A yield keyword statement returns a value and pauses execution while maintaining internal states.

Example
def my_generator():
    print("First value.")
    yield 1

    print("Second value.")
    yield 2

    return

    print("Third value.")
    yield 3

obj = my_generator()
print(next(obj))
print(next(obj))
print(next(obj))
'First value.'
1
'Second value.'
2
StopIteration

The generator function terminates execution after two yield keyword statements due to the inclusion of the return keyword in the generator function.


Python Generator Expression

Similarly to the lambda function, we also create anonymous generator functions.

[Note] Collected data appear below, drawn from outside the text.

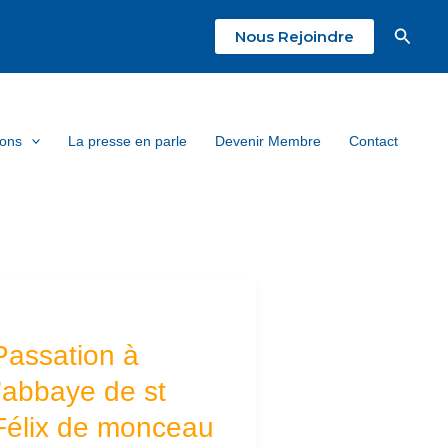
Reche
Nous Rejoindre
ions
La presse en parle
Devenir Membre
Contact
assation
Passation à
’abbaye
l’abbaye de st
e
Félix de monceau
t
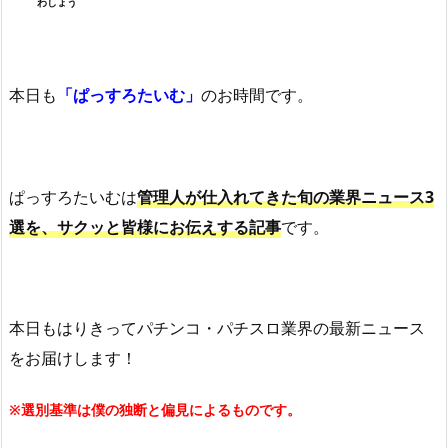
わしょう
本日も
「ぱっすろたいむ」
のお時間です。
ぱっすろたいむは
管理人が仕入れてきた旬の業界ニュース3
選を、サクッと皆様にお伝えする記事
です。
本日もはりきってパチンコ・パチスロ業界の最新ニュース
をお届けします！
※選別基準は僕の独断と偏見によるものです。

The generator expression is similar to the list comprehension expression, except that it uses round brackets (()) instead of square brackets ([]).

Generator expressions generate one item at a time, while list comprehensions generate the entire list.

A generator executes slowly, fetching items only when the next function is called. In this way, generator expressions are more memory efficient than equivalent list comprehensions.

Example
colors_list = ["Red", "Blue", "Green"]

colors_filter_list = [i for i in colors_list]
colors_list_generator = (i for i in colors_list)

print(colors_filter_list)
print(colors_list_generator)
['Red', 'Blue', 'Green']
'<'generator object '<'genexpr'>' at 0x107adb350'>'

You can see that the list expression prints all elements in the output, while the generator expression returns an object.


In order to get the generator expression items, you need to call the next() function.

Example
colors_list = ["Red", "Blue", "Green"]

colors_list_generator = (i for i in colors_list)

print(next(colors_list_generator))
print(next(colors_list_generator))
print(next(colors_list_generator))
'Red'
'Blue'
'Green'

As a result, we get the items of the generator expression after passing the generator expression object to the next() function.